🤖 AI Summary
This study investigates public discourse and sentiment surrounding fertility and parenting on short-video platforms (e.g., Douyin, TikTok Japan/Korea) in China, Japan, and South Korea, examining how sociocultural norms and platform affordances shape familial ideologies amid declining fertility rates.
Method: We integrate BERTopic for unsupervised topic modeling with Qwen large language models for fine-grained sentiment annotation, complemented by multimodal analysis of video metadata and regional socioeconomic indicators (e.g., urbanization rate, GDP per capita).

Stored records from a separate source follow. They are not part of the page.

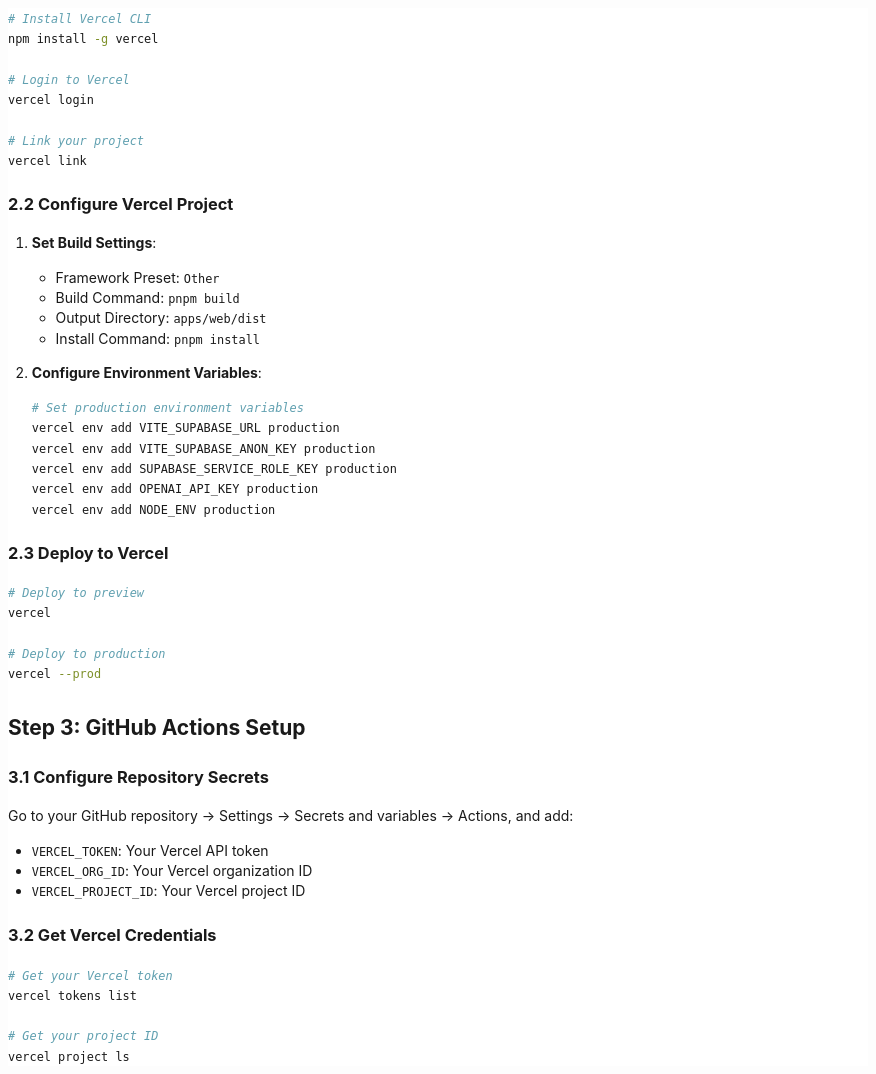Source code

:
 ```bash
# Install Vercel CLI
npm install -g vercel

# Login to Vercel
vercel login

# Link your project
vercel link
```

### 2.2 Configure Vercel Project

1. **Set Build Settings**:
   - Framework Preset: `Other`
   - Build Command: `pnpm build`
   - Output Directory: `apps/web/dist`
   - Install Command: `pnpm install`

2. **Configure Environment Variables**:
   ```bash
   # Set production environment variables
   vercel env add VITE_SUPABASE_URL production
   vercel env add VITE_SUPABASE_ANON_KEY production
   vercel env add SUPABASE_SERVICE_ROLE_KEY production
   vercel env add OPENAI_API_KEY production
   vercel env add NODE_ENV production
   ```

### 2.3 Deploy to Vercel

```bash
# Deploy to preview
vercel

# Deploy to production
vercel --prod
```

## Step 3: GitHub Actions Setup

### 3.1 Configure Repository Secrets

Go to your GitHub repository → Settings → Secrets and variables → Actions, and add:

- `VERCEL_TOKEN`: Your Vercel API token
- `VERCEL_ORG_ID`: Your Vercel organization ID
- `VERCEL_PROJECT_ID`: Your Vercel project ID

### 3.2 Get Vercel Credentials

```bash
# Get your Vercel token
vercel tokens list

# Get your project ID
vercel project ls
```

Contribution/Results: This is the first systematic cross-national comparative analysis of fertility-related discourse on short-video platforms in East Asia. We identify three dominant thematic clusters: “childrearing costs,” “perceived utility of children,” and “individualism.” Douyin exhibits the strongest anti-natalist sentiment in comments, whereas Japanese and Korean platforms display comparatively neutral affective valence. Crucially, video-level stance correlates significantly with structural variables—including urbanization and economic development—offering novel empirical and methodological insights into how digital platforms mediate fertility attitudes.
📝 Abstract
Social media use has been shown to be associated with low fertility desires. However, we know little about the discourses surrounding childbirth and parenthood that people consume online. We analyze 219,127 comments on 668 short videos related to reproduction and parenthood from Douyin and Tiktok in China, South Korea, and Japan, a region famous for its extremely low fertility level, to examine the topics and sentiment expressed online. BERTopic model is used to assist thematic analysis, and a large language model QWen is applied to label sentiment. We find that comments focus on childrearing costs in all countries, utility of children, particularly in Japan and South Korea, and individualism, primarily in China. Comments from Douyin exhibit the strongest anti-natalist sentiments, while the Japanese and Korean comments are more neutral. Short video characteristics, such as their stances or account type, significantly influence the responses, alongside regional socioeconomic indicators, including GDP, urbanization, and population sex ratio. This work provides one of the first comprehensive analyses of online discourses on family formation via popular algorithm-fed video sharing platforms in regions experiencing low fertility rates, making a valuable contribution to our understanding of the spread of family values online.